Why? If you try to grant on a procedure, function or package that has errors, it works fine. For views, apparently, this is not allowed.

Obviously, to solve this you might do the hard work and reorder your deployment scripts so that they create every object in the perfectly correct order, avoiding compilation errors entirely. If you have a large number of objects to deploy, this might be more trouble than you want. Well, there is a workaround:

1. Create the view, minus the bit that causes a compilation error.

2. Apply the grant.

3. Recreate the view, compilation error and all. The grant will remain.

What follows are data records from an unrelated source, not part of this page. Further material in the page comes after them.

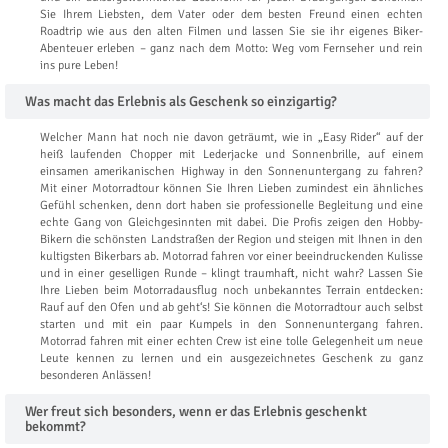
Sie Ihrem Liebsten, dem Vater oder dem besten Freund einen echten
Roadtrip wie aus den alten Filmen und lassen Sie sie ihr eigenes Biker-
Abenteuer erleben – ganz nach dem Motto: Weg vom Fernseher und rein
ins pure Leben!
Was macht das Erlebnis als Geschenk so einzigartig?
Welcher Mann hat noch nie davon geträumt, wie in „Easy Rider“ auf der
heiß laufenden Chopper mit Lederjacke und Sonnenbrille, auf einem
einsamen amerikanischen Highway in den Sonnenuntergang zu fahren?
Mit einer Motorradtour können Sie Ihren Lieben zumindest ein ähnliches
Gefühl schenken, denn dort haben sie professionelle Begleitung und eine
echte Gang von Gleichgesinnten mit dabei. Die Profis zeigen den Hobby-
Bikern die schönsten Landstraßen der Region und steigen mit Ihnen in den
kultigsten Bikerbars ab. Motorrad fahren vor einer beeindruckenden Kulisse
und in einer geselligen Runde – klingt traumhaft, nicht wahr? Lassen Sie
Ihre Lieben beim Motorradausflug noch unbekanntes Terrain entdecken:
Rauf auf den Ofen und ab geht‘s! Sie können die Motorradtour auch selbst
starten und mit ein paar Kumpels in den Sonnenuntergang fahren.
Motorrad fahren mit einer echten Crew ist eine tolle Gelegenheit um neue
Leute kennen zu lernen und ein ausgezeichnetes Geschenk zu ganz
besonderen Anlässen!
Wer freut sich besonders, wenn er das Erlebnis geschenkt
bekommt?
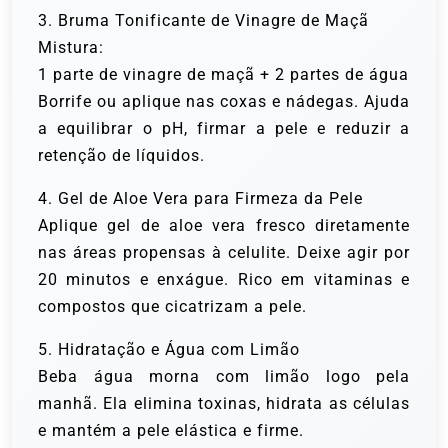
3. Bruma Tonificante de Vinagre de Maçã
Mistura:
1 parte de vinagre de maçã + 2 partes de água
Borrife ou aplique nas coxas e nádegas. Ajuda
a equilibrar o pH, firmar a pele e reduzir a
retenção de líquidos.
4. Gel de Aloe Vera para Firmeza da Pele
Aplique gel de aloe vera fresco diretamente
nas áreas propensas à celulite. Deixe agir por
20 minutos e enxágue. Rico em vitaminas e
compostos que cicatrizam a pele.
5. Hidratação e Água com Limão
Beba água morna com limão logo pela
manhã. Ela elimina toxinas, hidrata as células
e mantém a pele elástica e firme.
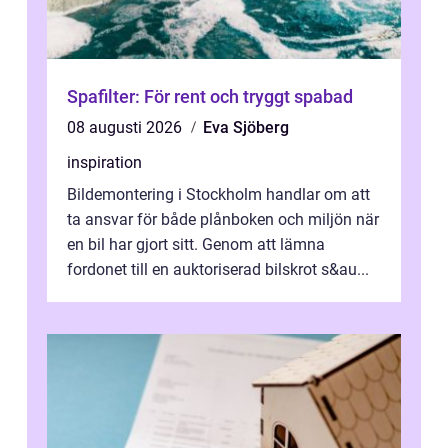
Spafilter: För rent och tryggt spabad
08 augusti 2026
Eva Sjöberg
inspiration
Bildemontering i Stockholm handlar om att
ta ansvar för både plånboken och miljön när
en bil har gjort sitt. Genom att lämna
fordonet till en auktoriserad bilskrot s&au...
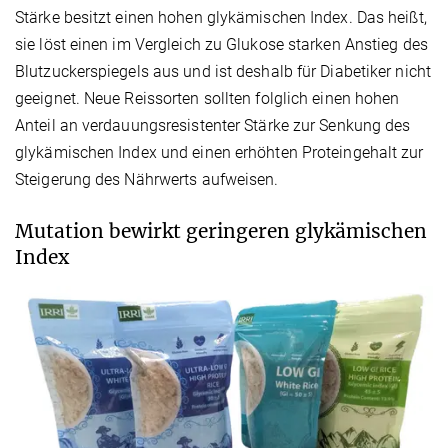
Stärke besitzt einen hohen glykämischen Index. Das heißt,
sie löst einen im Vergleich zu Glukose starken Anstieg des
Blutzuckerspiegels aus und ist deshalb für Diabetiker nicht
geeignet. Neue Reissorten sollten folglich einen hohen
Anteil an verdauungsresistenter Stärke zur Senkung des
glykämischen Index und einen erhöhten Proteingehalt zur
Steigerung des Nährwerts aufweisen.
Mutation bewirkt geringeren glykämischen
Index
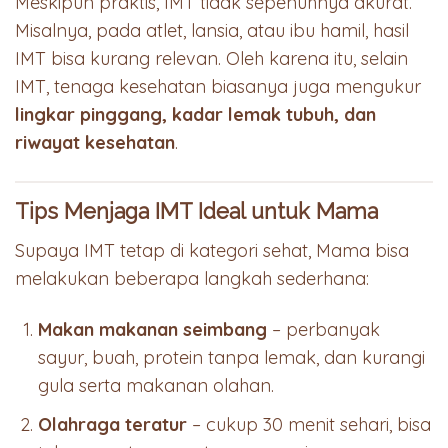
Meskipun praktis, IMT tidak sepenuhnya akurat.
Misalnya, pada atlet, lansia, atau ibu hamil, hasil
IMT bisa kurang relevan. Oleh karena itu, selain
IMT, tenaga kesehatan biasanya juga mengukur
lingkar pinggang, kadar lemak tubuh, dan
riwayat kesehatan
.
Tips Menjaga IMT Ideal untuk Mama
Supaya IMT tetap di kategori sehat, Mama bisa
melakukan beberapa langkah sederhana:
Makan makanan seimbang
– perbanyak
sayur, buah, protein tanpa lemak, dan kurangi
gula serta makanan olahan.
Olahraga teratur
– cukup 30 menit sehari, bisa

Why might this be useful? In my case, we have two databases connected by database links (on both sides); and we need to deploy a large number of objects to both instances. They are managed by different teams, so we want to be able to deploy the changes to each independently. For the most part, the objects on “our side” compile fine, except for some views that refer to objects on the other side of the database link; but they won’t exist until the other team deploys their changes. We could even have a chicken-and-egg problem, when their views refer to objects on our instance; either way, some of the objects cannot be created error-free until both deployments have been completed.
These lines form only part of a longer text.